Figure 4. Single and two-tiered responses in type 2 immunity. a

Mast cells can be activated directly in response to certain protease activities, venom proteins homologous to mammalian mast cell-activating proteins, or through antigen-specific IgE-mediated signaling through FcεR, whereupon they can form a single-tiered immune response to helminths and allergens. Activation leads to degranulation and release of proteases, histamine, and eicosanoids (including prostaglandins), as well as the production of certain effector cytokines. These compounds can directly initiate effector mechanisms that can promote worm expulsion but which are also associated with anaphylaxis in severe instances of allergy. b | Cell damage and protease activity from helminth infection or exposure to allergens and venoms leads to the secretion and release of the first order cytokines interleukin-25 (IL-25), TSLP, IL-33, IL-1β, and TGFβ (presented by αvβ6) from sensory airway epithelial cells (AECs). These cytokines in turn act on tissue-resident lymphoid cells including innate lymphoid cells (ILC2s), natural killer T cells, T helper 2 (Th2) cells and Th9 cells to drive secretion of appropriate second order cytokines, which act on mast cells, AECs, basophils, and eosinophils to initiate effector mechanisms aimed at worm expulsion and tissue repair. First order cytokines can also enhance basophil and mast cell recruitment and activation in order to appropriately calibrate the immune response.

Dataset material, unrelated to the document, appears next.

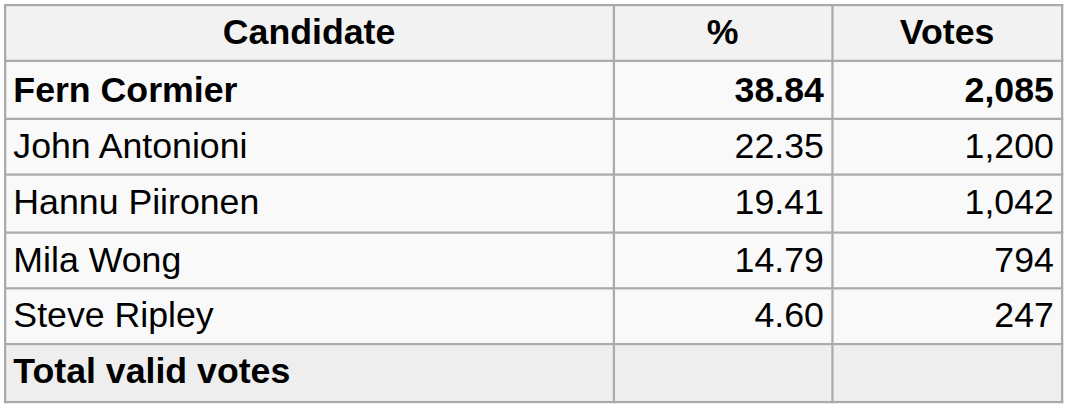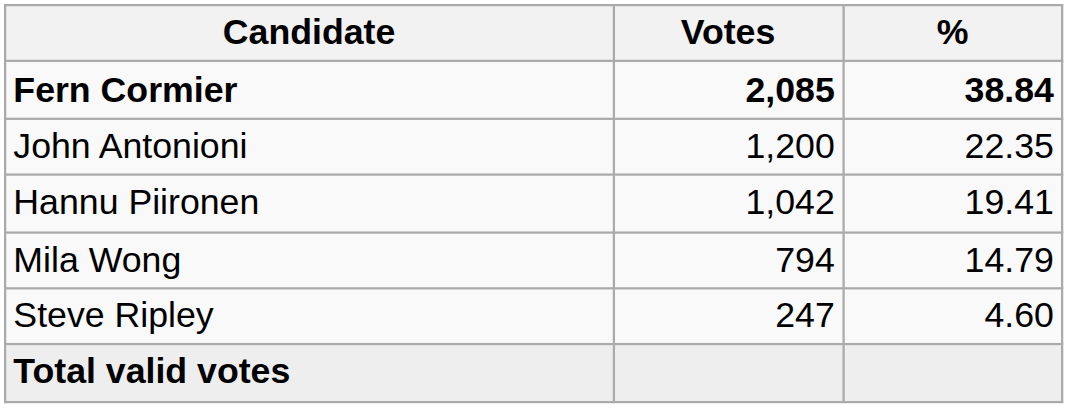columns swapped: Votes <-> %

Figure 5. Internal and external factors increase respiratory disease susceptibility

Both internal and external influences can alter early respiratory immune responses. External factors like cold temperatures and cigarette smoke can both impair sensor cell functionality and antiviral responses. Chronic conditions such as ageing and metabolic syndrome can also have profound effects, altering the functions of sensors, lymphoid cells, and effector responses, thus disrupting various stages of the tiered respiratory immune response. Together these factors contribute to the increases in respiratory morbidity and mortality observed in populations affected by these factors.